Plan for them in your daily carb count and make sure they don't contain more than 3 grams of Net Carbs and/or any unacceptable ingredients. An Atkins Advantage bar or Day Break bar makes a great dessert hold off on Endulge bars until you're in OWL?as does sugar-free gelatin with whipped cream. Plan vacations with activities in mind that will involve the entire family. The commitment to lose weight is within yourself.

 

Studies have also shown that diabetics can be at increased risk of cardiovascular disease when on poorly balanced diets. If the dieter is not aware they have diabetes they have no way to avoid those risks. Studies of the diet in obese men and women showed that they lost up to 4.6kg (10.1lb) more over six months than those who followed conventional low-calorie, low-fat diets. But by 12 months there was no significant difference between the two groups.

 

Vegetable oils and seeds, cheese, dairy, nuts and vegetables are used in moderation and appropriate portions.
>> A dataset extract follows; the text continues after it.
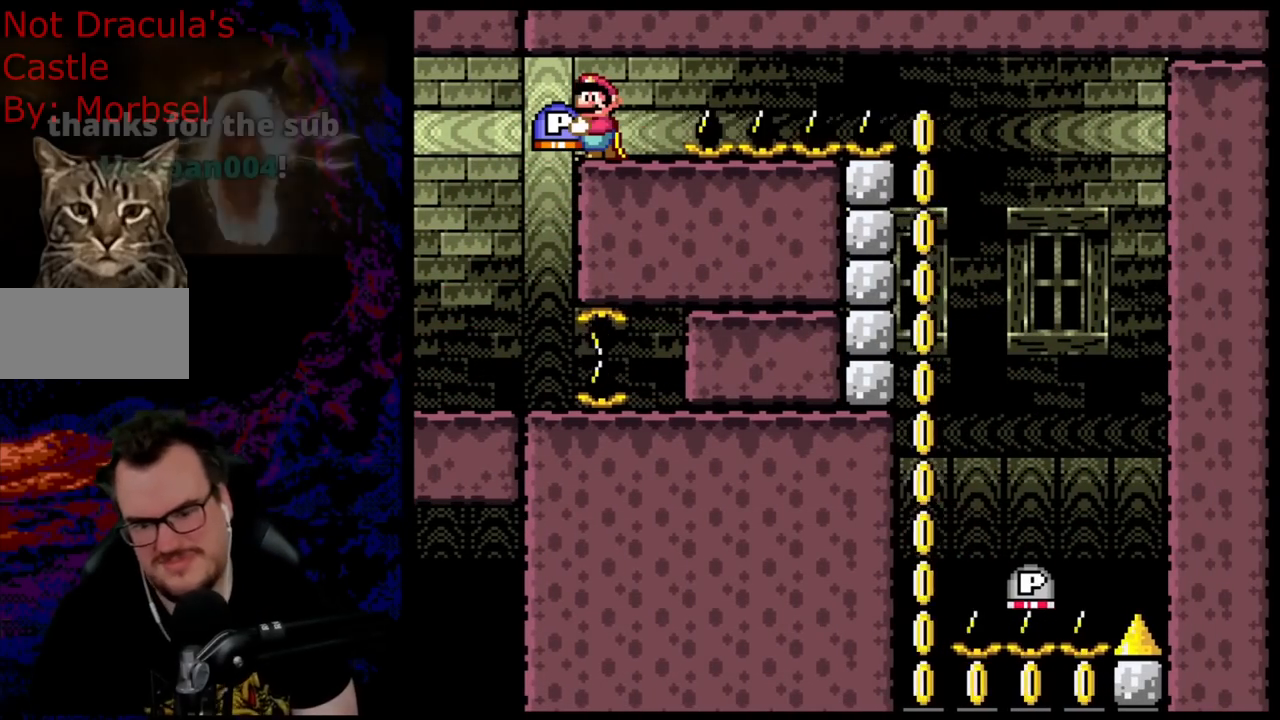
{"buttons": ["B", "Y"], "events": []}
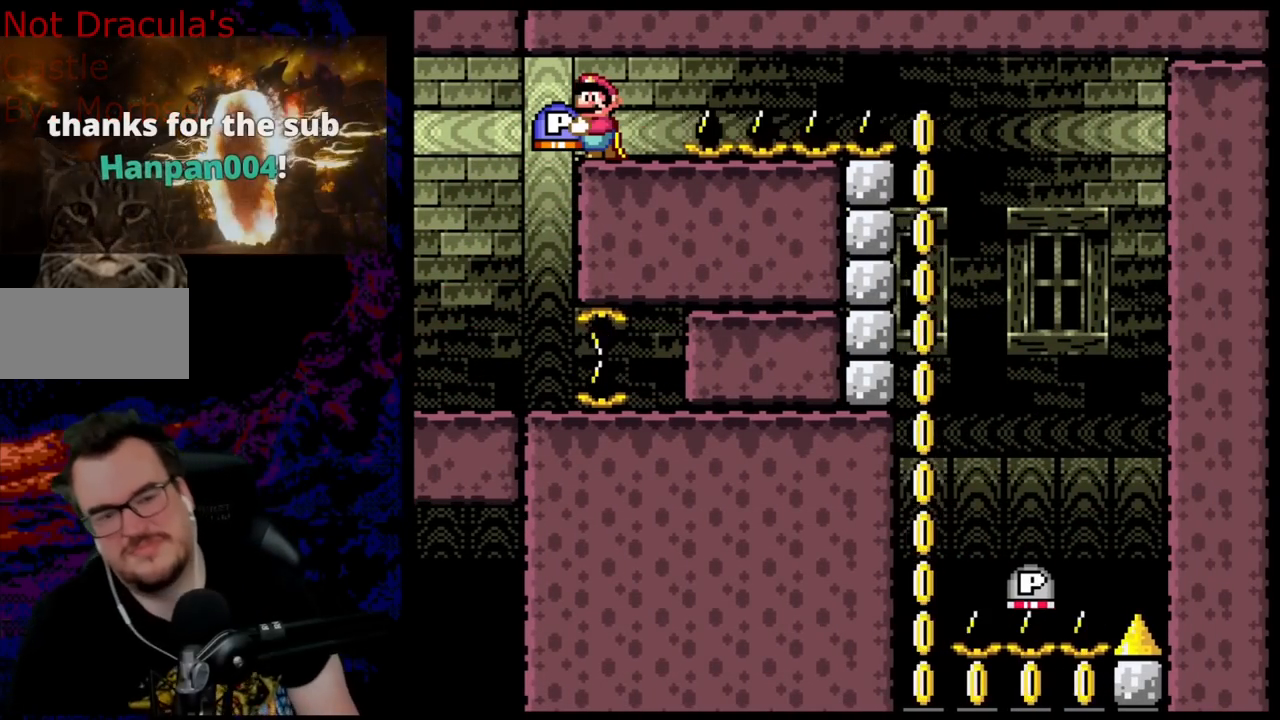
{"buttons": ["B", "Y"], "events": []}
While the FDA pyramid has oils and fats in the upper peak, the Atkins pyramid is whole grain at this point. Vegetables can fill you up with out increasing your blood sugar. They also have key nutrients such as fiber that help you lose weight more easily. Vegetable and seed oils, cheese, dairy, nuts and legumes are used sparingly and in appropriate portions. While the FDA pyramid has oils and fats at the top peak, the Atkins pyramid places whole grain foods in this spot.